What the exercise asks - Find every line in the records below that holds the word "linejoin", and copy it out.

Start of Entries supplied

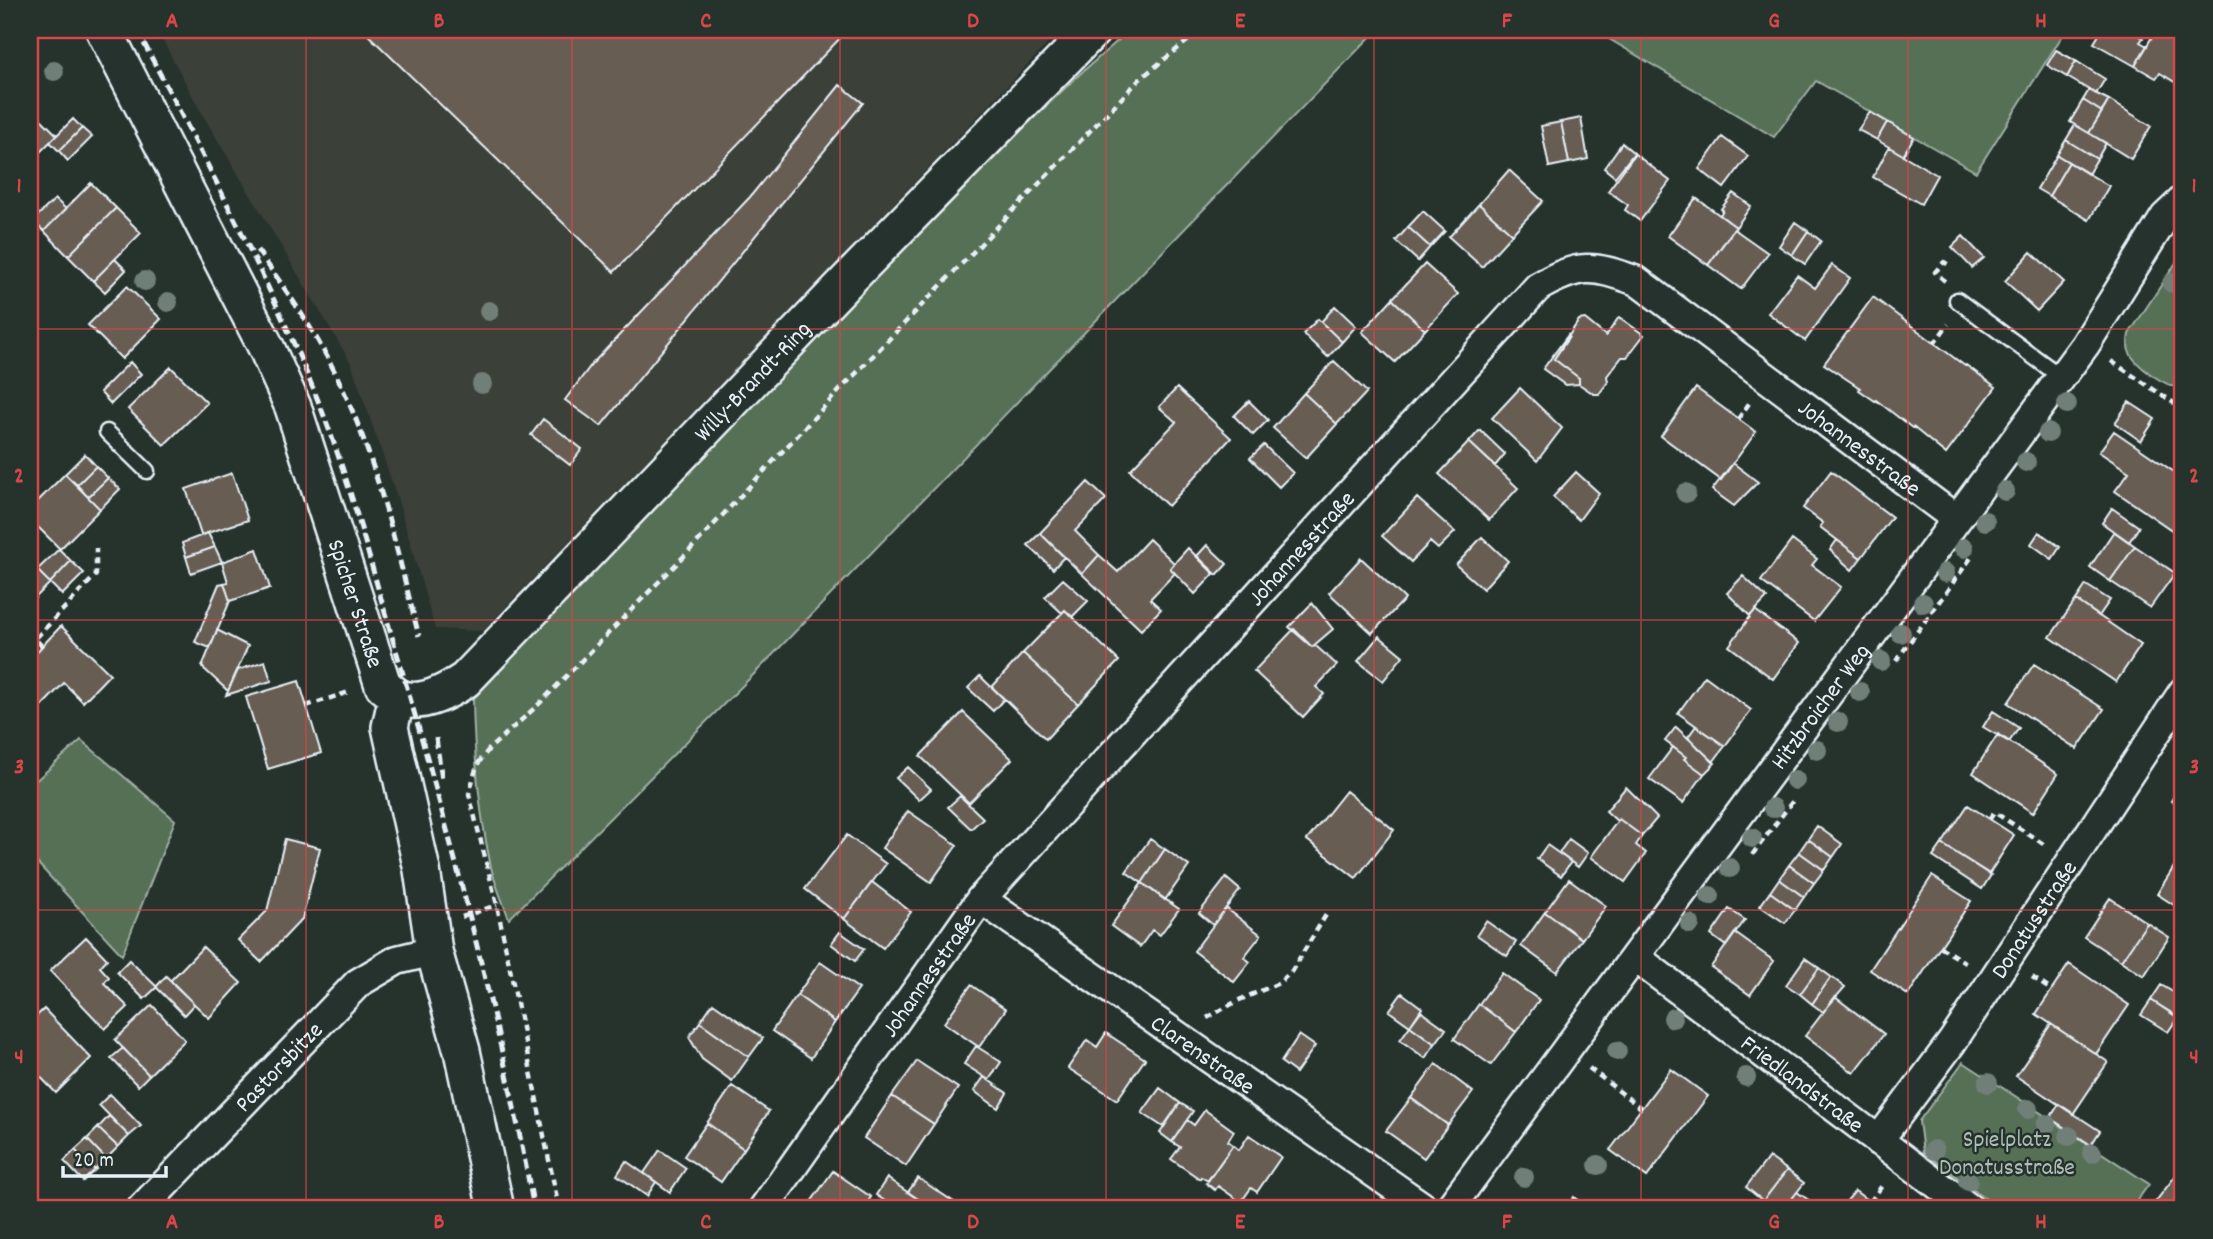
<svg xmlns="http://www.w3.org/2000/svg" width="2213" height="1239" viewBox="0 0 2213 1239" font-family="Dekko,sans-serif">
<rect width="100%" height="100%" fill="#26332d"/>
<filter id="ink" filterUnits="userSpaceOnUse"><feTurbulence type="fractalNoise" baseFrequency=".0143" numOctaves="2"/><feDisplacementMap in="SourceGraphic" scale="14" xChannelSelector="R" yChannelSelector="G"/><feConvolveMatrix kernelMatrix="1 2 1 2 8 2 1 2 1" color-interpolation-filters="sRGB"/></filter>
<g filter="url(#ink)">
<path fill="#3a4038" d="M157,30H1061L483,631L435,629L397,497L351,363L205,119Z"/>
<path fill="#566f55" stroke="#9fb0a6" stroke-width="2" d="M1130,30H1377L758,670L509,919C503,902 495,884 491,867C479,812 474,756 473,699L948,200L1081,73Z
M1594,30H2066L1976,172L1816,81L1774,137Z
M2183,252V389C2167,387 2135,367 2129,351C2127,345 2128,340 2129,334Z
M81,740L175,820L122,955L30,855V786Z
M1963,1062L2149,1184L2131,1209H2000L1923,1152L1919,1121Z"/>
<path fill="#685d53" stroke="#e8f1f8" stroke-width="2" d="M363,30H848L614,272Z
M2102,30H2129L2143,38L2140,42L2147,46L2135,66L2094,43Z
M2156,30H2173L2183,35V75L2178,84L2160,73L2156,78L2135,66Z
M2056,50L2076,61L2067,77L2047,65Z
M2076,61L2105,79L2096,94L2067,77Z
M840,85L863,103L601,426L565,400L592,364L750,197Z
M2089,90L2109,100L2102,112L2083,100Z
M2083,100L2102,112L2089,133L2070,122Z
M2109,100L2151,126L2131,159L2089,133Z
M30,108L57,135L30,162Z
M1870,112L1887,122L1877,140L1858,130Z
M1581,118L1588,159L1569,163L1561,122Z
M73,119L82,128L59,151L50,142Z
M1561,122L1569,163L1549,167L1541,126Z
M1887,122L1914,137L1903,155L1877,140Z
M2075,125L2106,143L2097,159L2066,140Z
M82,128L92,137L68,161L59,151Z
M1722,137L1748,156L1724,188L1699,169Z
M2066,140L2097,159L2088,174L2057,155Z
M1622,143L1634,153L1615,177L1604,168Z
M1889,147L1937,175L1921,204L1873,177Z
M1635,154L1670,181L1640,221L1625,210L1628,205L1608,191Z
M2057,155L2069,162L2049,196L2037,189Z
M2069,162L2109,186L2089,220L2049,196Z
M1509,170L1543,201L1512,234L1479,204Z
M91,183L116,208L68,256L44,231Z
M1733,193L1751,206L1736,227L1720,215L1723,210L1721,209Z
M1696,198L1736,227L1708,265L1668,236Z
M55,199L66,209L44,231L32,221Z
M1479,204L1512,234L1482,267L1449,237Z
M116,208L141,233L93,281L68,256Z
M1423,211L1445,231L1430,247L1408,227Z
M1795,222L1808,231L1792,255L1779,246Z
M1408,227L1430,247L1418,261L1396,241Z
M1734,229L1768,253L1741,289L1708,265Z
M1808,231L1821,241L1805,264L1792,255Z
M1963,236L1984,258L1972,268L1952,247Z
M2031,252L2064,282L2037,311L2005,281Z
M115,259L126,270L105,292L93,281Z
M1425,264L1458,294L1425,330L1392,299Z
M1832,265L1850,278L1805,341L1768,313L1797,275L1815,288Z
M127,286L161,319L122,359L88,325Z
M1873,297L1965,366L1966,365L1996,387L1946,454L1913,427L1912,428L1876,400L1875,401L1859,390L1860,388L1824,364Z
M1392,299L1425,330L1395,362L1362,332Z
M1335,306L1356,326L1342,342L1321,322Z
M1619,317L1644,335L1627,357H1622L1607,376L1608,382L1599,394H1594L1579,384V378L1554,359L1579,320L1585,319L1606,336Z
M1318,319L1342,342L1328,357L1303,334Z
M1568,335L1569,337L1554,359L1579,378V384L1565,385L1543,369Z
M1334,361L1367,392L1337,424L1304,393Z
M130,362L141,374L111,404L100,392Z
M171,367L207,403L164,445L128,409Z
M1177,388L1231,438L1168,506L1130,470L1176,422L1159,407Z
M1520,388L1562,428L1537,461L1492,418Z
M1696,388L1756,432L1721,480L1661,436Z
M1304,393L1337,424L1306,458L1273,428Z
M1249,401L1268,420L1253,435L1234,416Z
M2129,402L2155,419L2141,441L2115,423Z
M543,419L582,449L570,465L531,435Z
M1480,430L1505,454L1495,466L1469,442Z
M2114,431L2183,478V523L2176,533L2115,491L2129,472L2099,452Z
M1469,442L1518,488L1489,520L1439,474Z
M1264,445L1293,473L1279,487L1250,458Z
M85,454L96,466L77,485L65,474Z
M1733,463L1758,482L1734,506L1712,490Z
M96,466L108,478L88,497L77,485Z
M1831,471L1892,517L1861,558L1820,527L1823,523L1803,508Z
M1576,472L1599,493L1579,520L1553,497Z
M232,473L248,520L201,535L186,489Z
M65,474L100,509L60,549L30,519V509Z
M108,478L120,489L100,509L88,497Z
M1088,482L1106,499L1075,531L1099,555L1082,574L1040,533Z
M1417,498L1455,532L1438,549L1430,542L1411,562L1382,536Z
M2112,508L2139,527L2129,542L2102,523Z
M2114,531L2135,546L2110,581L2090,567Z
M2039,532L2060,547L2052,559L2031,544Z
M208,533L215,547L186,557L182,543Z
M1040,533L1064,557L1053,569L1028,545Z
M1482,537L1508,561L1483,589L1456,565Z
M1149,539L1174,563L1170,568L1175,573L1150,599L1161,609L1141,630L1082,574L1099,555L1118,572Z
M1792,540L1817,559L1812,565L1841,587L1814,621L1761,581Z
M1837,540L1861,558L1852,570L1830,550Z
M1207,545L1227,564L1217,575L1197,556Z
M2135,546L2175,573L2150,608L2110,581Z
M215,547L222,562L191,573L186,557Z
M1188,548L1214,574L1195,594L1170,568Z
M59,549L71,561L50,583L37,570Z
M257,549L270,588L230,601L224,583L228,582L222,562Z
M2183,557V574L2175,569Z
M1361,558L1405,599L1372,633L1329,593Z
M71,561L84,573L62,595L50,583Z
M37,570L50,583L30,603V577Z
M1743,576L1767,598L1750,616L1727,593Z
M1063,579L1088,601L1072,617L1065,610L1062,613L1045,597Z
M224,583L230,601L210,648L195,642L219,584Z
M2086,585L2110,600L2099,616L2076,600Z
M2076,600L2141,645L2116,682L2050,637Z
M1312,603L1333,629L1312,647L1289,627Z
M1065,610L1119,661L1078,704L1023,653Z
M1755,610L1799,643L1773,679L1729,646Z
M61,626L110,674L83,702L64,683L36,712L30,706V659Z
M1294,629L1312,647L1316,646L1337,665L1316,687L1324,694L1303,717L1254,671Z
M217,630L248,646L228,691L202,667Z
M1379,636L1403,656L1383,681L1358,661Z
M1023,653L1078,704L1046,739L992,687Z
M265,661L271,681L226,695L238,670Z
M2034,664L2104,709L2077,749L2008,703Z
M980,676L1004,699L993,711L968,688Z
M1705,676L1751,710L1725,746L1678,713Z
M299,681L321,753L268,769L246,697Z
M1993,711L2019,728L2009,742L1983,727Z
M963,712L1012,759L969,803L920,756Z
M1696,726L1725,746L1713,762L1688,737Z
M1676,727L1715,763L1704,774L1684,759L1686,757L1665,741Z
M1998,734L2058,774L2033,813L1973,773Z
M1673,747L1686,757L1684,759L1704,774L1683,803L1649,779Z
M908,767L931,789L919,800L896,778Z
M2183,782V809L2171,801Z
M1626,787L1657,818L1642,836L1619,819L1617,821L1606,811Z
M1346,791L1394,830L1356,878L1307,840Z
M960,796L983,818L971,829L948,807Z
M1968,805L2014,835L1989,874L1942,844Z
M908,811L957,845L931,882L882,848Z
M1619,819L1642,836L1636,845L1646,853L1625,882L1591,857Z
M1817,826L1842,844L1833,857L1808,839Z
M847,835L886,864L844,919L805,889Z
M285,839L320,848L302,919L261,962L238,940L267,911Z
M1150,839L1165,849L1142,883L1126,872Z
M1569,839L1588,853L1578,867L1559,853Z
M1808,839L1833,857L1824,870L1799,852Z
M1942,844L1991,875L1982,889L1933,857Z
M1547,845L1571,862L1561,876L1537,859Z
M1165,849L1189,866L1165,900L1142,883Z
M1799,852L1824,870L1814,883L1789,865Z
M2182,854L2183,855V911L2157,894Z
M1789,865L1814,883L1804,897L1779,879Z
M1932,876L1971,901L1908,995L1870,970Z
M1226,878L1240,890L1213,925L1199,913Z
M1569,879L1606,906L1582,939L1545,912Z
M1779,879L1804,897L1795,910L1770,892Z
M872,882L911,912L883,948L844,919Z
M1142,883L1179,909L1160,935L1152,930L1140,947L1111,926Z
M1770,892L1795,910L1785,923L1760,906Z
M2110,898L2147,923L2121,961L2084,937Z
M1226,908L1261,935L1244,957L1250,962L1234,982L1194,951Z
M1729,909L1745,920L1726,946L1711,935Z
M1545,912L1582,939L1557,972L1521,946Z
M1486,921L1516,942L1507,956L1477,935Z
M2147,923L2169,937L2144,976L2121,961Z
M840,932L864,949L855,961L831,944Z
M1735,933L1774,961L1750,995L1711,967Z
M86,937L107,959L100,967L109,977L104,983L128,1007L105,1029L50,971Z
M203,947L241,983L209,1018L170,981Z
M1805,958L1819,968L1800,994L1786,985Z
M129,960L157,987L144,999L117,972Z
M820,962L859,989L835,1022L797,995Z
M2069,964L2129,1005L2096,1054L2036,1014Z
M1819,968L1831,977L1812,1004L1800,994Z
M1502,973L1539,1000L1516,1032L1479,1004Z
M166,976L194,1004L184,1015L156,987Z
M1831,977L1845,987L1823,1012L1812,1004Z
M971,985L1006,1009L979,1047L944,1023Z
M2161,985L2183,998V1021L2151,1000Z
M1402,993L1422,1008L1410,1026L1389,1011Z
M797,995L835,1022L811,1058L772,1031Z
M1835,997L1884,1034L1854,1073L1805,1036Z
M2151,1000L2178,1017L2168,1032L2141,1015Z
M713,1003L763,1038L749,1057L700,1022Z
M1479,1004L1516,1032L1491,1065L1454,1039Z
M152,1005L185,1040L149,1075L115,1040Z
M44,1009L91,1058L56,1093L30,1066V1022Z
M1421,1011L1446,1029L1435,1044L1410,1026Z
M700,1022L749,1057L732,1081L702,1059L689,1037Z
M2051,1024L2108,1062L2073,1114L2016,1076Z
M1410,1026L1435,1044L1425,1058L1400,1040Z
M1106,1033L1145,1059L1117,1100L1068,1068L1087,1040L1097,1047Z
M1299,1035L1315,1046L1296,1073L1281,1062Z
M976,1046L1001,1062L989,1080L964,1064Z
M123,1048L149,1075L138,1086L111,1058Z
M917,1061L958,1088L934,1124L892,1096Z
M1436,1064L1473,1092L1448,1125L1411,1098Z
M1671,1069L1708,1096L1647,1177L1610,1150Z
M984,1077L1007,1093L998,1108L974,1091Z
M732,1086L769,1111L744,1149L707,1123Z
M1160,1088L1180,1103L1163,1127L1142,1113Z
M110,1094L141,1126L129,1136L99,1105Z
M892,1096L934,1124L906,1166L864,1138Z
M1411,1098L1448,1125L1424,1158L1386,1131Z
M1180,1103L1193,1111L1172,1142L1160,1133Z
M2059,1104L2100,1131L2091,1145L2050,1118Z
M1205,1110L1234,1131L1228,1141L1233,1145L1208,1181L1201,1177L1200,1179L1171,1159L1180,1147L1172,1142L1187,1120L1194,1125Z
M109,1116L129,1136L118,1147L98,1128Z
M707,1123L744,1149L721,1182L684,1156Z
M98,1128L118,1147L106,1159L87,1139Z
M1249,1135L1281,1157L1257,1192L1251,1188L1241,1202L1218,1186L1215,1190L1206,1183L1233,1145L1239,1150Z
M87,1139L106,1159L95,1170L75,1150Z
M75,1150L95,1170L83,1181L64,1161Z
M660,1150L686,1168L670,1192L644,1173Z
M1769,1157L1787,1170L1763,1201L1746,1187Z
M626,1161L656,1182L647,1196L617,1175Z
M2183,1166V1209H2150Z
M1787,1170L1804,1183L1784,1209H1774L1763,1201Z
M833,1171L871,1197L863,1209H806Z
M887,1178L932,1209H897L876,1195Z
M918,1178L954,1202L949,1209H933L908,1192Z
M1855,1191L1870,1202L1880,1209H1840Z
M1797,1192L1813,1203L1808,1209H1784Z
M1574,1197L1584,1205L1590,1209H1565Z"/>
<g fill="none" stroke-linecap="round" stroke-linejoin="round">
<g stroke="#e8f1f8" stroke-width="19">
<path id="service" d="M1957,300L2061,377
M107,432L147,471"/>
</g>
<g stroke="#e8f1f8" stroke-width="33">
<g id="minor">
<path id="s1" d="M981,899L1426,1209"/>
<path id="s2" d="M1635,957L1970,1209"/>
<path id="s3" d="M1878,1141L1952,1042L2183,692"/>
<path id="s4" d="M141,1209L358,983L397,960L434,951"/>
<path id="s5" d="M763,1209L981,899L1538,287C1580,263 1592,265 1637,281L1955,518"/>
<path id="s6" d="M1449,1209L2085,345L2165,217L2183,200"/>
</g>
</g>
<g stroke="#e8f1f8" stroke-width="40">
<g id="tertiary">
<path id="s7" d="M104,30L267,349L293,407L383,685C387,688 392,693 396,696C418,708 447,692 465,680L848,280L1093,30"/>
<path d="M397,696L390,727L422,870L434,951L462,1051L496,1209"/>
</g>
</g>
<path stroke="#e8f1f8" stroke-width="4.5" stroke-dasharray="7 5" stroke-linecap="butt" d="M1945,281L1935,272L1944,262L1949,265
M1934,344L1948,324
M2111,361L2183,409
M1738,419L1750,402
M42,646L35,639L96,575V548
M1896,661L1973,555
M306,706L349,692
M1990,819L1994,812L2045,845
M1752,855L1795,798
M462,917L497,905
M1940,947L1966,963
M2032,977L2051,990
M1207,1018L1237,1001L1279,983L1291,972L1326,915
M1589,1068L1641,1108
M1870,1202L1884,1183
M559,1209L497,905L469,794L477,765L489,749L538,705L688,552L839,391L1141,78L1201,30"/>
<use href="#service" stroke="#26332d" stroke-width="14"/>
<use href="#minor" stroke="#26332d" stroke-width="28"/>
<use href="#tertiary" stroke="#26332d" stroke-width="35"/>
<path stroke="#e8f1f8" stroke-width="5" stroke-dasharray="10 5" stroke-linecap="butt" d="M137,30C201,152 267,275 319,403C348,476 368,554 390,630C447,821 498,1013 534,1209
M257,250C291,296 323,343 346,396C380,472 398,556 419,636
M436,738L442,780"/>
</g>
<g fill="#717f79">
<circle cx="54" cy="71" r="10"/>
<circle cx="145" cy="281" r="10"/>
<circle cx="2172" cy="283" r="10"/>
<circle cx="168" cy="302" r="10"/>
<circle cx="489" cy="311" r="10"/>
<circle cx="482" cy="384" r="10"/>
<circle cx="2067" cy="404" r="10"/>
<circle cx="2048" cy="433" r="10"/>
<circle cx="2026" cy="462" r="10"/>
<circle cx="2005" cy="491" r="10"/>
<circle cx="1686" cy="493" r="10"/>
<circle cx="1985" cy="521" r="10"/>
<circle cx="1964" cy="548" r="10"/>
<circle cx="1945" cy="573" r="10"/>
<circle cx="1923" cy="603" r="10"/>
<circle cx="1901" cy="633" r="10"/>
<circle cx="1881" cy="661" r="10"/>
<circle cx="1860" cy="692" r="10"/>
<circle cx="1838" cy="722" r="10"/>
<circle cx="1817" cy="750" r="10"/>
<circle cx="1795" cy="780" r="10"/>
<circle cx="1773" cy="808" r="10"/>
<circle cx="1752" cy="838" r="10"/>
<circle cx="1730" cy="868" r="10"/>
<circle cx="1710" cy="896" r="10"/>
<circle cx="1690" cy="924" r="10"/>
<circle cx="1673" cy="1018" r="10"/>
<circle cx="1617" cy="1051" r="10"/>
<circle cx="1746" cy="1077" r="10"/>
<circle cx="1988" cy="1083" r="10"/>
<circle cx="2028" cy="1109" r="10"/>
<circle cx="2046" cy="1124" r="10"/>
<circle cx="2069" cy="1136" r="10"/>
<circle cx="1934" cy="1150" r="10"/>
<circle cx="2092" cy="1153" r="10"/>
<circle cx="1598" cy="1165" r="10"/>
<circle cx="1524" cy="1177" r="10"/>
<circle cx="1968" cy="1181" r="10"/>
</g>
</g>
<path fill="none" stroke="#d94647" stroke-width="2" stroke-opacity="0.55" d="M306,30V1209M572,30V1209M840,30V1209M1106,30V1209M1374,30V1209M1641,30V1209M1908,30V1209M30,329H2183M30,620H2183M30,910H2183"/>
<g text-anchor="middle" stroke-width="5" stroke-linejoin="round" paint-order="stroke">
<g font-size="24" fill="#e8f1f8" stroke="#26332d">
<text dy="8" stroke="none"><textPath href="#s7" startOffset="1220">Willy-Brandt-Ring</textPath></text>
<text dy="8" stroke="none"><textPath href="#s5" startOffset="1589">Johannesstraße</textPath></text>
<text dy="8" stroke="none"><textPath href="#s5" startOffset="854">Johannesstraße</textPath></text>
<text dy="8" stroke="none"><textPath href="#s7" startOffset="628">Spicher Straße</textPath></text>
<text dy="8" stroke="none"><textPath href="#s6" startOffset="625">Hitzbroicher Weg</textPath></text>
<text dy="8" stroke="none"><textPath href="#s3" startOffset="271">Donatusstraße</textPath></text>
<text dy="8" stroke="none"><textPath href="#s5" startOffset="287">Johannesstraße</textPath></text>
<text dy="8" stroke="none"><textPath href="#s1" startOffset="271">Clarenstraße</textPath></text>
<text dy="8" stroke="none"><textPath href="#s4" startOffset="198">Pastorsbitze</textPath></text>
<text dy="8" stroke="none"><textPath href="#s2" startOffset="210">Friedlandstraße</textPath></text>
</g>
<g font-size="24" fill="#aebdb7" stroke="#26332d">
<text x="2007" y="1146">Spielplatz<tspan x="2007" dy="28">Donatusstraße</tspan></text>
</g>
</g>
<rect width="2213" height="1239" fill="none" stroke="#26332d" stroke-width="77"/>
<path d="M63 1166v10h103v-10" fill="none" stroke="#e8f1f8" stroke-width="3.5"/>
<text x="74" y="1166" font-size="21" fill="#e8f1f8" stroke="#26332d" stroke-width="5" paint-order="stroke">20 m</text>
<rect x="38" y="38" width="2136" height="1162" fill="none" stroke="#d94647" stroke-width="2.5"/>
<g font-size="23" text-anchor="middle" font-weight="bold" fill="#d94647">
<text x="172" y="27">A</text>
<text x="439" y="27">B</text>
<text x="706" y="27">C</text>
<text x="973" y="27">D</text>
<text x="1240" y="27">E</text>
<text x="1507" y="27">F</text>
<text x="1774" y="27">G</text>
<text x="2041" y="27">H</text>
<text x="19" y="192">1</text>
<text x="2194" y="192">1</text>
<text x="19" y="482">2</text>
<text x="2194" y="482">2</text>
<text x="19" y="773">3</text>
<text x="2194" y="773">3</text>
<text x="19" y="1063">4</text>
<text x="2194" y="1063">4</text>
<text x="172" y="1228">A</text>
<text x="439" y="1228">B</text>
<text x="706" y="1228">C</text>
<text x="973" y="1228">D</text>
<text x="1240" y="1228">E</text>
<text x="1507" y="1228">F</text>
<text x="1774" y="1228">G</text>
<text x="2041" y="1228">H</text>
</g>
</svg>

End of Entries supplied

Result of this task -
<g fill="none" stroke-linecap="round" stroke-linejoin="round">
<g text-anchor="middle" stroke-width="5" stroke-linejoin="round" paint-order="stroke">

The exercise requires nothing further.